For any color blind readers, I made the dots that represent losses bigger in size so you can distinguish! Anything less than 1 means there were more neutral points lost than won so this initial result makes sense.

After briefly exploring the neutral points, I want to reintroduce something called a dominant shot. You may remember this from Tennis Note #8: Rafa in Paris, in which I illustrated the importance of Rafa’s down the line forehand at Roland Garros. I also used this methodology in Tennis Note #22: A Visual History of Serena Williams as well, to illustrate the shot dominance of Serena Williams. The equation is solely based on the player and does not count forced errors at the hand of their opponent. However, total shots on each side includes not just point enders but neutral points. This way, the dominant shot is normalized and easy to compare between the variety of shot selection. Below is a simplistic analysis for Djokovic, not considering shot selection.

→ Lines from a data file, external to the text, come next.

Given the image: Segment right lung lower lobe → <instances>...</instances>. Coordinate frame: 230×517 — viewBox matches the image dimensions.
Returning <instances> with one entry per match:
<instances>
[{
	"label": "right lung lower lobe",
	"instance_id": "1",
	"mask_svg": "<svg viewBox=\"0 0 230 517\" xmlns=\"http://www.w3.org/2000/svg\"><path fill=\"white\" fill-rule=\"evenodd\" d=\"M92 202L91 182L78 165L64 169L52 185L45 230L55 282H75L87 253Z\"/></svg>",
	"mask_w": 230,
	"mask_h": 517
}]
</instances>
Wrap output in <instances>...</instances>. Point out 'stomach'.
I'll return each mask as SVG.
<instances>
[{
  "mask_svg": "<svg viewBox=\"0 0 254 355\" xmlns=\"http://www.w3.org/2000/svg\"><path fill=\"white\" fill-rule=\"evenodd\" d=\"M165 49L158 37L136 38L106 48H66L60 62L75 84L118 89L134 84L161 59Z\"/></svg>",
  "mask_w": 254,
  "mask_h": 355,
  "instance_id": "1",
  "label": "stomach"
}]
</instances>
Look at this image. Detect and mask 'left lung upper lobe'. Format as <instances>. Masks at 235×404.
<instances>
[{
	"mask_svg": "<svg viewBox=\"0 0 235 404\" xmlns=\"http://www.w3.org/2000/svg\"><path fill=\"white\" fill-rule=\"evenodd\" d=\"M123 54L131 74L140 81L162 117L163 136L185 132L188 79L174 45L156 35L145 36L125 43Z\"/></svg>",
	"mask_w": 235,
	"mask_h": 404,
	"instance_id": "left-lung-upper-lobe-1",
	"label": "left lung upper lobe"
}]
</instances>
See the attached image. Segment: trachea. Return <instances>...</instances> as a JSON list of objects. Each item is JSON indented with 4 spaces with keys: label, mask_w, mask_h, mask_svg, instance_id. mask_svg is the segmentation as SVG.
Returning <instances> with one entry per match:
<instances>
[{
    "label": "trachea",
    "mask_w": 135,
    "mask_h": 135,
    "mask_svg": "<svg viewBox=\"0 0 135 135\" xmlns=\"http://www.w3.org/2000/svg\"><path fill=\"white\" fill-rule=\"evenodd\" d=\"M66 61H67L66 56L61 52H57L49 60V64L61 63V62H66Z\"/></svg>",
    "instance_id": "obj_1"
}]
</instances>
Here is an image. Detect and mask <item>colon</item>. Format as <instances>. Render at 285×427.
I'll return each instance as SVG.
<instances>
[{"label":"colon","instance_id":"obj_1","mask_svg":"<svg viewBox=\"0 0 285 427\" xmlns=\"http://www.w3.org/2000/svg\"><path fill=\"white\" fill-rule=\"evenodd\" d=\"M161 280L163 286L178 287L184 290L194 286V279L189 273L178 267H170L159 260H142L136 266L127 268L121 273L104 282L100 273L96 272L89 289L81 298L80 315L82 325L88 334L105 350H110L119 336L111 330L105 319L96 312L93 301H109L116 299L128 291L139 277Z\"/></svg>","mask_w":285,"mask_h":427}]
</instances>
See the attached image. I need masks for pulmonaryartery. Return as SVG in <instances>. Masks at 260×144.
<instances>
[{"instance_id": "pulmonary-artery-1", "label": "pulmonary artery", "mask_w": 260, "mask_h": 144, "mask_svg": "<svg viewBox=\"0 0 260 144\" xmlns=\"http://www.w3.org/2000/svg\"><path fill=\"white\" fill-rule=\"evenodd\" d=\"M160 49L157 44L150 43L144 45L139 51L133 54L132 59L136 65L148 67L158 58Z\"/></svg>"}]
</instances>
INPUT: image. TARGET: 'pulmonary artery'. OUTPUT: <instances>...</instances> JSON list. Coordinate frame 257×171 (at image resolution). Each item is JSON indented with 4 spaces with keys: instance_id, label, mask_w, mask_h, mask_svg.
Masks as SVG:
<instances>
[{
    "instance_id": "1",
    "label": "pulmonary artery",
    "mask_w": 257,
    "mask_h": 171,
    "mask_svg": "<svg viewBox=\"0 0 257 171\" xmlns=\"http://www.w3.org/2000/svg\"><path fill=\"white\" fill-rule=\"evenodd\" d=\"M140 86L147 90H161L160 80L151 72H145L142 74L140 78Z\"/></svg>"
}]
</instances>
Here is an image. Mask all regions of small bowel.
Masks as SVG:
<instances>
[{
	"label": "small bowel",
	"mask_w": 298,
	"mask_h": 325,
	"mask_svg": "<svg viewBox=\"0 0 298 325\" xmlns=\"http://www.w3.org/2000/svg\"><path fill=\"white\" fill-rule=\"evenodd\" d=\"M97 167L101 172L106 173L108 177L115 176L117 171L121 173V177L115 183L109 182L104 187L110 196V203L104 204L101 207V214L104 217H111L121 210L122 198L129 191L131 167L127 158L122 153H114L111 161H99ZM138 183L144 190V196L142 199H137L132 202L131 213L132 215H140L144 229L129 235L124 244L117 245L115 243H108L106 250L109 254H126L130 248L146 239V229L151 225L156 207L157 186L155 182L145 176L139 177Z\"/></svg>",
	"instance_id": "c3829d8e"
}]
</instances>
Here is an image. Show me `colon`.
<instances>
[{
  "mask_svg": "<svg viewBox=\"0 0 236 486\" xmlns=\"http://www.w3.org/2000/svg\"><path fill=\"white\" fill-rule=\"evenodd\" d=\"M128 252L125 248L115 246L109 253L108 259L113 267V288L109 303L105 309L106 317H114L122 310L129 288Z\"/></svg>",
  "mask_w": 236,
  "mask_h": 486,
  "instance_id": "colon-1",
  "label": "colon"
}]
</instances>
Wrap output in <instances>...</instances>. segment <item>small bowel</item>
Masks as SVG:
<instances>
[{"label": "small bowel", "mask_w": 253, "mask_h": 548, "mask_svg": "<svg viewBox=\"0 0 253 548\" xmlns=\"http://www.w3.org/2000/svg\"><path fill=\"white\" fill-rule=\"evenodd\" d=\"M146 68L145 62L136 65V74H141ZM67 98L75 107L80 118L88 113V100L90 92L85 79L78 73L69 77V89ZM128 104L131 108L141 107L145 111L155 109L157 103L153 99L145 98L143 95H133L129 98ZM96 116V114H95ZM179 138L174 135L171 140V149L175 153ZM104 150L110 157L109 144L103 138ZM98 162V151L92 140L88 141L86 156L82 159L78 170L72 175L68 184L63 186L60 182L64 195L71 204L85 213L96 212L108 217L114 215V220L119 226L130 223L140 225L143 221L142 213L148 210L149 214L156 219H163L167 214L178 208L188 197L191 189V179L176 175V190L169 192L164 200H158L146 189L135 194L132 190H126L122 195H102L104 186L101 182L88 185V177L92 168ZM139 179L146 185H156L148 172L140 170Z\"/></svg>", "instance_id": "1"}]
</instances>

Fascinating! When we think Novak Djokovic, we always think backhand but if you do a side by side comparison over the years, his forehand dominance is higher compared to his backhand dominance. It is a bit tough to interpret this temporal plot other than it appears his forehand is more dominant than his backhand, so let’s consider a side by side comparison.

Remember negative means less dominant or aggressive, or more error prone.

This visual tells us much more information. Many of Novak’s losses appear to correlate with a weaker backhand side. For the few losses where he was a bit aggressive, it may not have been enough. At the same time, despite the behavior of the backhand, if Novak’s forehand is dominant, he won most of those matches. Many opponents try to stay away from the strong side and then get burned by a dominant forehand.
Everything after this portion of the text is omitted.